Insights into the beliefs, attitudes and values of Thai people - Thailand's culture code. By Samuel J Parker
Sunday, March 16, 2014
Engaging the Spirits of the Land
You can’t go very far in Thailand without encountering one. Lavish ones are located at the front of five star hotels, exclusive shopping malls and skyscraper office blocks. They decrease in size, opulence and grandeur seemingly in direct proportion to the size of the building plot on which they are sited.
They can look like miniature temples, with tiered roofs and stately gilt ‘prangs’ or spires or simple wooden replicas of a traditional Thai dwelling.
Their exact location must be determined by an expert. They serve as shrines for the spirit of the land on which the building stands – The ‘Phraphum Chaotee’ which translates into ‘the guardian spirit inhabiting the homestead’. [The Legend of Phraphum Chaotee, which is one of the Thai folklore tales in a book called ‘The Life of Brahma’, is described by Denis Segaller in his book ‘More Thai Ways.] It is too complicated to describe here but the tale ends with the rider “Learned persons please judge it according to your own opinion”.
Building a house in Thailand is a very serious matter – not only the expense but also not offending the ‘spirit of the land’ on which it is to be built. Thai people will always consult an astrologer to decide when is the best time to build a house and get ‘the maximum protection from ill-fortune and live in serenity, happiness and prosperity’. For example never start building a house on a Sunday, Tuesday or Saturday [most definitely not a Saturday!!!]. This will lead to a heap of trouble. There is also a popular belief that construction should be started in an even-numbered month, or else in the ninth month. Nine is a lucky number in Thailand – you will see this number crop up time and again throughout the items in the blog.
You might ask, is there a link between spirits and Buddhism? Belief in spirits is far older than Buddhism. Not only do spirits guard individual pieces of land but also villages, cities and trees.
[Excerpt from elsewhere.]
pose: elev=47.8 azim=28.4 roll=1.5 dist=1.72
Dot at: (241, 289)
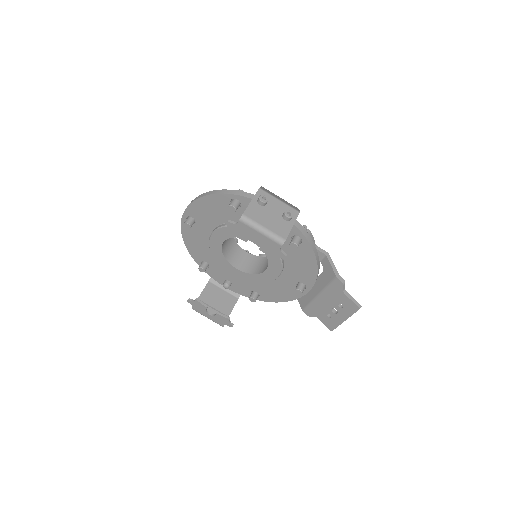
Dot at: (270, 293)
To avoid problems and ensure harmony and prosperity they must be placated with specially prepared offerings. These beliefs coexist with Buddhism and sometimes overlap in ways we Westerners find difficult to understand.
To promote ‘harmony and prosperity’ the guardian spirit is placated with daily offerings by household members. The most basic being fragrant incense sticks, candles and flowers. Spiritual abodes in wealthier compounds are lavishly supplied with a variety of offerings: small dolls to symbolise attendants, floral displays, fresh fruits and carefully prepared and presented full meals.
As you travel through Thailand you will pass compounds containing hundreds of different ‘spirit houses’. Somehow seeing them displayed in this way they lose a bit of their mystique. But then again they have not been fully activated! They are 'spiritless'.